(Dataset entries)
########
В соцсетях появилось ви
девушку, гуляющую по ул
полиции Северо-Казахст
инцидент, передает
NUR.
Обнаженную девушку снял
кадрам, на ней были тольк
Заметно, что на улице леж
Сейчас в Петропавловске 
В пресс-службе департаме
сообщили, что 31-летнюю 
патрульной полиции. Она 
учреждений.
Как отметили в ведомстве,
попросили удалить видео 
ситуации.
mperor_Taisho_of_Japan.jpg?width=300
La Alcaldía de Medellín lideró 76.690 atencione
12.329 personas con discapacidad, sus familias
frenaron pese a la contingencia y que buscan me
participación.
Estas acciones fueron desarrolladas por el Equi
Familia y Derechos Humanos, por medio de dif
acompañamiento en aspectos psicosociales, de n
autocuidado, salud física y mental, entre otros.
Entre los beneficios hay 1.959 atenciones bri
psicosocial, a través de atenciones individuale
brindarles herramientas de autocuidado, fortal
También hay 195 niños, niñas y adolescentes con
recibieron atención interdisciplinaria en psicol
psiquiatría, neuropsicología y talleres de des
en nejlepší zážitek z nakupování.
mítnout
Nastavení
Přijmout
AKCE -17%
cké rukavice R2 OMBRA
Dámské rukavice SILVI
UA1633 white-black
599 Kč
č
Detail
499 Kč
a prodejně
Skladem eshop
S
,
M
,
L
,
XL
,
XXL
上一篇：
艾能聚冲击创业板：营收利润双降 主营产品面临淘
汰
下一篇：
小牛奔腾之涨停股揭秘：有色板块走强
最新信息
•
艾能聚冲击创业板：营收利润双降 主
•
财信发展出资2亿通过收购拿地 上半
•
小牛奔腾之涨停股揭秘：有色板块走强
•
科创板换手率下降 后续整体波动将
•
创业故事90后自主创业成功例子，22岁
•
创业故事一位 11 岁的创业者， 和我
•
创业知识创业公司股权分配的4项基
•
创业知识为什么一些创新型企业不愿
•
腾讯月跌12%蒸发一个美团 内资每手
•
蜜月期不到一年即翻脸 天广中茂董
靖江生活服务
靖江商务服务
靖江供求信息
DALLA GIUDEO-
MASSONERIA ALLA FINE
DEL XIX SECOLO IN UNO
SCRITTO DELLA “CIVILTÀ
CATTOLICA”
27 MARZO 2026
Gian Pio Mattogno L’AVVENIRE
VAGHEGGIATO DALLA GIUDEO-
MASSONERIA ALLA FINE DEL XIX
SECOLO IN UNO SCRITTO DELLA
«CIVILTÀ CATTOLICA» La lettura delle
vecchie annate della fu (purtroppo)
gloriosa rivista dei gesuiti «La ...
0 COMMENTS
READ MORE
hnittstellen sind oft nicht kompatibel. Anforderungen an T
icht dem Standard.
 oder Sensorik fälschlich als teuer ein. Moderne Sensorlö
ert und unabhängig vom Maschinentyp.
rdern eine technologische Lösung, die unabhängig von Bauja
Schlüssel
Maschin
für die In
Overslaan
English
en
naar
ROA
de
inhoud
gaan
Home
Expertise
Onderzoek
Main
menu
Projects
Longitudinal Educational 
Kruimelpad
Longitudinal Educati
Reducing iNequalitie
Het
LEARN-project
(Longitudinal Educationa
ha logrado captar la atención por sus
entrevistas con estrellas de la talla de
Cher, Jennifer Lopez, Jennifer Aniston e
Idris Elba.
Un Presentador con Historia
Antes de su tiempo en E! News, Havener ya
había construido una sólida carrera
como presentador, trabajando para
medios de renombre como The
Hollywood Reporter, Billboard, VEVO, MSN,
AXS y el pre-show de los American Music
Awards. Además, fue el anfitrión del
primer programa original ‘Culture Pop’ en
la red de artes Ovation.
########
--- What this task involves ---
Please return the lines above exactly, from the first one down to the line with "psicosocial, a través", and stop after that line.

--- Finished exercise ---
В соцсетях появилось ви
девушку, гуляющую по ул
полиции Северо-Казахст
инцидент, передает
NUR.
Обнаженную девушку снял
кадрам, на ней были тольк
Заметно, что на улице леж
Сейчас в Петропавловске 
В пресс-службе департаме
сообщили, что 31-летнюю 
патрульной полиции. Она 
учреждений.
Как отметили в ведомстве,
попросили удалить видео 
ситуации.
mperor_Taisho_of_Japan.jpg?width=300
La Alcaldía de Medellín lideró 76.690 atencione
12.329 personas con discapacidad, sus familias
frenaron pese a la contingencia y que buscan me
participación.
Estas acciones fueron desarrolladas por el Equi
Familia y Derechos Humanos, por medio de dif
acompañamiento en aspectos psicosociales, de n
autocuidado, salud física y mental, entre otros.
Entre los beneficios hay 1.959 atenciones bri
psicosocial, a través de atenciones individuale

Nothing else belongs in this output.